Alarms were quickly raised on our end as well as our ISP’s end. Our ISP’s technicians immediately checked to make sure that power generation was running. They were able to confirm that it was. Staff were dispatched to ensure successful failover of power generation. When arriving at the datacenter at 22:45 CEST, they found that power to the site had been lost a few minutes earlier.

Upon investigating they found that the device responsible for switching over power from utility to power generation failed even though backup generation was running. Power was restored by switching over the system from utility power to backup power manually.

Subsequent effects
After power was restored we found that network connectivity was still not working for several
customers. As it turned out some network devices were having issues coming back up, and some had
either lost their configuration completely or simply did not boot.

Work was immediately started to replace failed switches or restore their configuration. The majority of our ISP’s time restoring services was spent in troubleshooting networking and doing manual interventions for servers that did not come back up.

Improving networking
Our ISP will look at ways of improving their routing infrastructure so that the loss of a single site will not cause downtime for other sites.
In our data centers we make use of a common spine/leaf architecture. For many services we deploy a leaf switch that communicates with multiple redundant spines. Most of the switches we ended up having issues with were leaf switches. For customers connected to those, they were effectively down.

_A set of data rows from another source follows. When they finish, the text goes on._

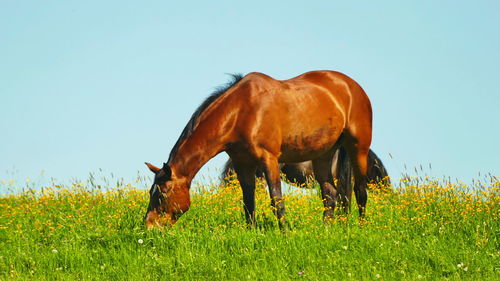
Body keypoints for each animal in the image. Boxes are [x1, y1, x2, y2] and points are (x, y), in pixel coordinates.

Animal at [144, 70, 372, 228]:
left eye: (162, 194)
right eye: (150, 192)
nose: (149, 227)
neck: (241, 112)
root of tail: (351, 86)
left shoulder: (269, 159)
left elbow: (276, 200)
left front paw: (285, 233)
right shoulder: (242, 163)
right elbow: (248, 202)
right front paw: (252, 231)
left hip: (358, 148)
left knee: (360, 190)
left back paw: (361, 227)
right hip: (323, 154)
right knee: (330, 193)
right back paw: (326, 229)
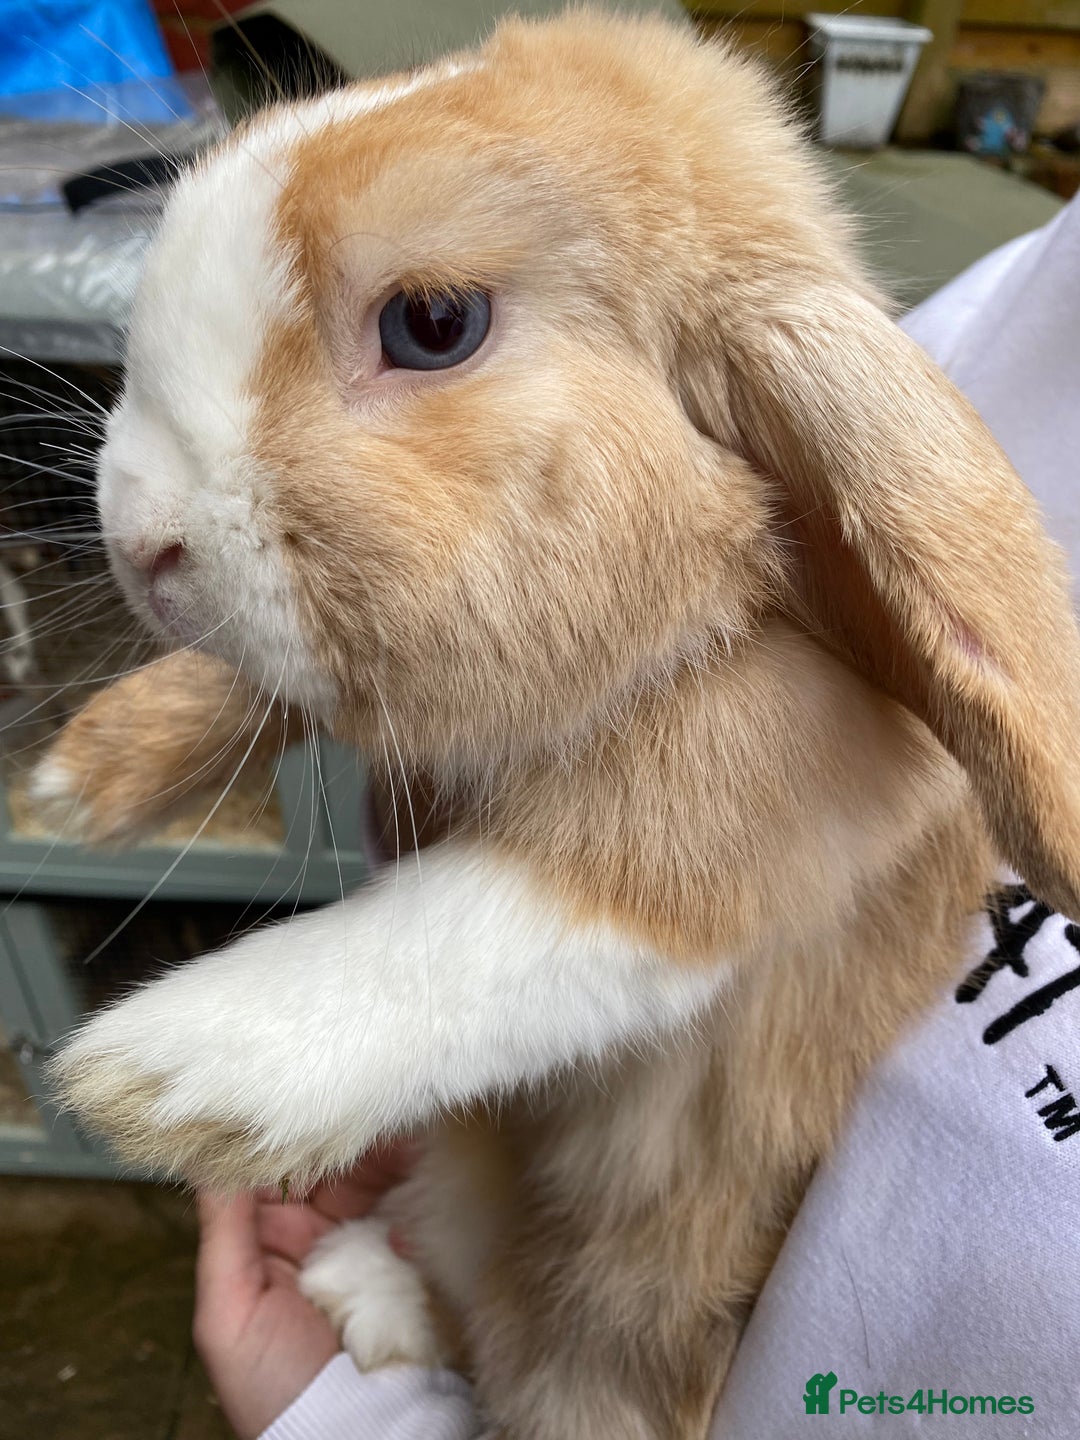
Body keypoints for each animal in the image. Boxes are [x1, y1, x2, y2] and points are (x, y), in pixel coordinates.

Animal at [32, 10, 1080, 1438]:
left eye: (433, 325)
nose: (140, 540)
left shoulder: (767, 795)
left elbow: (512, 914)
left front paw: (173, 1070)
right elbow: (259, 685)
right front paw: (80, 779)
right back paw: (365, 1289)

Our ISP found that even though they did have backups of all configuration data, resolving these issues took away a lot of engineering time that could have been spent on resolving individual customer issues.

In order to improve this, our ISP will be looking at switch automation and zero-touch provisioning of switches. Meaning that if a switch were to fail we could very quickly pull it out, and simply have it boot into new configuration automatically with very little manual intervention other than replacing the device id in our provisioning system.

Improving communications
During an event like this, communications are always difficult. Our customers are understandably
worried about their services and when they can be back up and running. On our end we came to realise that our website and single-point-of-contact online support-forms where in effect offline due to the fact that they where hosted in the same datacenter, and that the offline cached version did not fully work. We have now deployed a redundant solution so that this will not occur again.

Furthermore - we will work on improving our communication routines to make sure customers have as much information as we can provide via our third party status portal: https://dedia.statuspage.io/

Improving power resiliency
In order to understand why power was lost, it is helpful to understand how backup power generation
works. When utility power is lost there are microcontrollers that communicate with backup power
generation and the breakers in the distribution panels.

When power is lost these controllers ask backup power to start. When the backup system has started
it will turn off the utility power breakers and turn on backup power breakers.

This transitions the power feed from utility to backup power. In our case this transition did not happen. Our ISP is working with their electrical contractor to work out why this did not happen and to prevent a similar occurrence in the future.

Furthermore they will look at making breakers remotely controllable which they currently are not.

Summary
Last, but certainly not least, we want to apologize. We know that our services are critical to our customers' businesses. Over the coming weeks our ISP and their engineers will spend a lot of time investigating the chain of events in detail in order to improve the understanding of what happened and improve infrastructure reliability.

Posted May 06, 2022 - 17:14 CEST

Resolved

Alle tjenester, inkludert VPS, webhotell og e-post kjører nå som normalt.

Posted May 01, 2022 - 21:02 CEST

Update

Vi jobber fortsatt med å gjenopprette tilgang til våre tjenester.

Posted May 01, 2022 - 17:37 CEST

Update

Vi jobber fortsatt med å gjenopprette tjenester.

Posted May 01, 2022 - 13:45 CEST

Identified

Noen tjenester har nå blitt gjenopprettet. Det jobbes fortsatt med å gjenopprette resterende.

Posted May 01, 2022 - 09:39 CEST

Investigating

Vi opplever før tiden et driftsbrudd på en rekke tjenester som er plassert på vårt datasenter i Oslo. Feilsøk pågår.

Posted Apr 30, 2022 - 22:42 CEST

This incident affected: Tjenester (cPanel (Webhotell og E-post), VPS Cloud, Acronis Cloud Backup, Weebly Nettsidebygger), Datasentre (Digiplex, Oslo, Norge), and Websider og portaler (Dedia.no, cPanel kontrollpanel, cPanel webmail, VPS Cloud kontrollpanel).